Friday, March 3, 2017

4 Ethical Choices for Today




How Good People Make Tough Choices
Resolving the Dilemmas of Ethical Living
By Rushworth M. Kidder

Excerpts from Rushworth Kidder's book  on the morality of mindfulness which enables us to think clearly about thorny ethical issues facing us and the country.

Compelled to choose between truth and loyalty, I would (all things being equal) come down on the side of truth. One reason: The history of this century suggest that those who put loyalty above truth (loyalty to Hitler, Mao, Stalin, Saddam Hussein, and even Richard Nixon) are capable of doing terrible damage to the world. It's hard to imagine that kind of damage arising when truth is put above loyalty. Having to choose, I feel safer and more comfortable honoring what is true than following human allegiances.

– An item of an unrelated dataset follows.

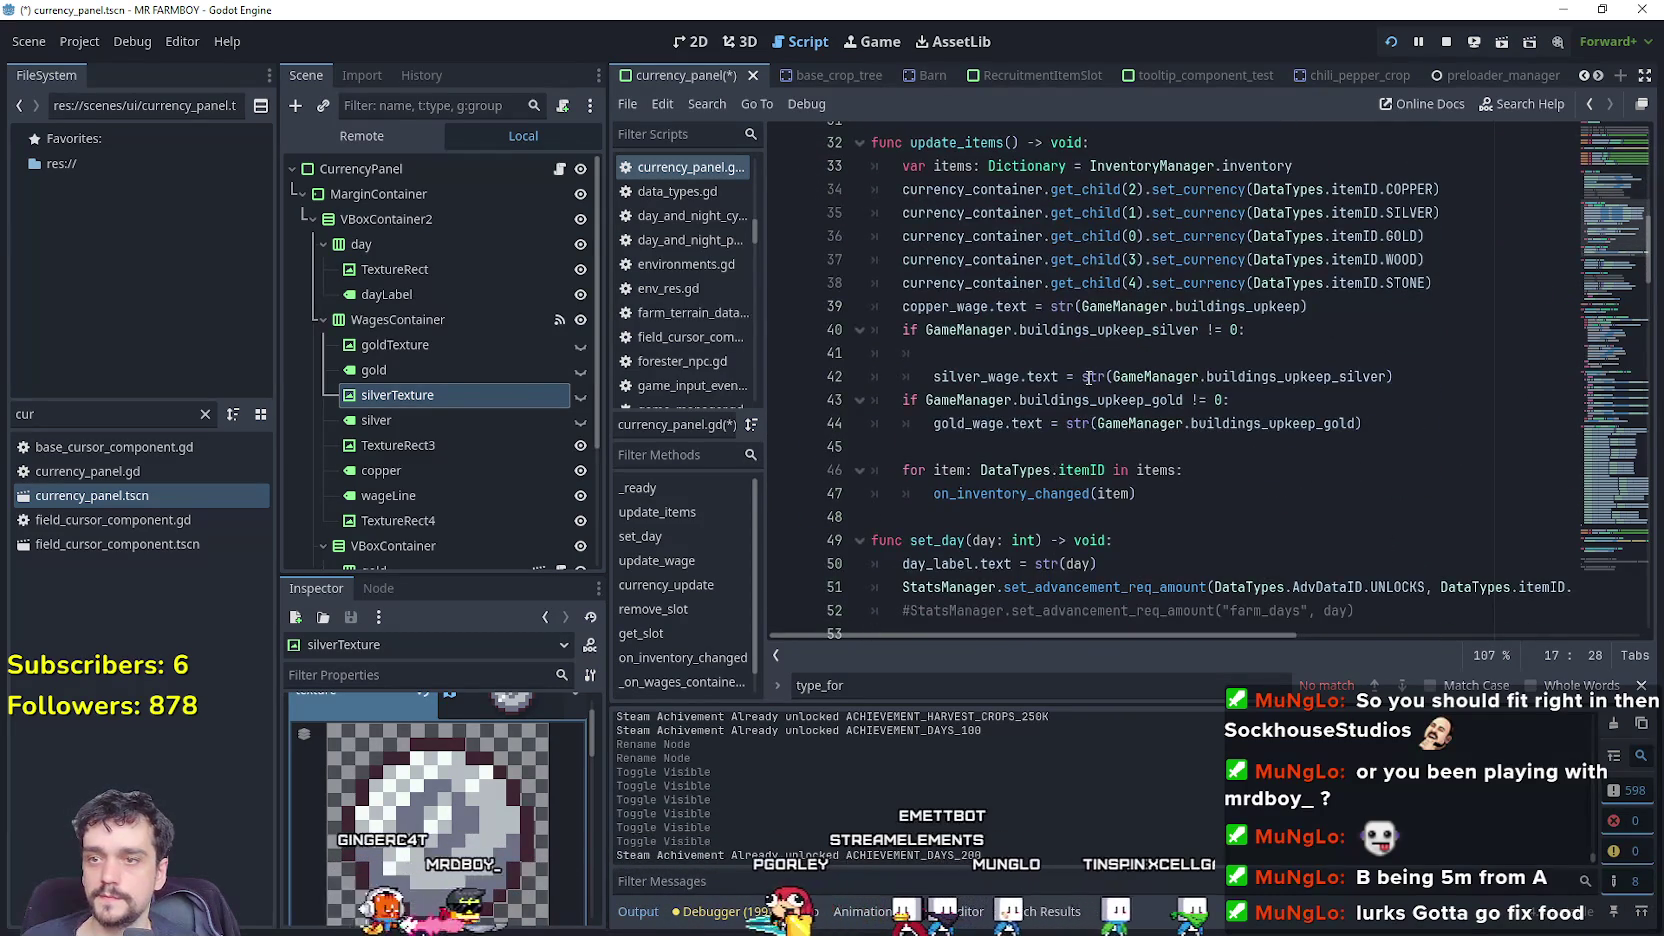
pyautogui.click(1090, 353)
pyautogui.write('silver_texture.')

Compelled to choose between the individual and the community, I would (all things being equal) lean toward the community. One reason: Individualism and its emphasis on rights has run to such extremes in this century that it has done serious damage to community and its emphasis on responsibilities. Were I a citizen of a post-Soviet county, I might feel otherwise: Seventy years of oppressive communism might have driven me to support the individual at any cost. But I'm not: My history, and that of my culture, has been different. Another reason: Community includes self, but self does not always embrace community.

Compelled to choose between short term and long term, I would (all things being equal) favor the long term. One reason: The long term always includes the short term, whereas short-term thinking (as the history of greed in the American 1980's demonstrates) does not always provide for the long term.

Compelled to choose between justice and mercy, I would (all things being equal) stick with mercy, which to me speaks of love and compassion. One reason: I can imagine a world so full of love that justice, as we now know it, would no longer be necessary. But I cannot imagine a world so full of justice that there would no longer be any need for love. Given only one choice, I would take love.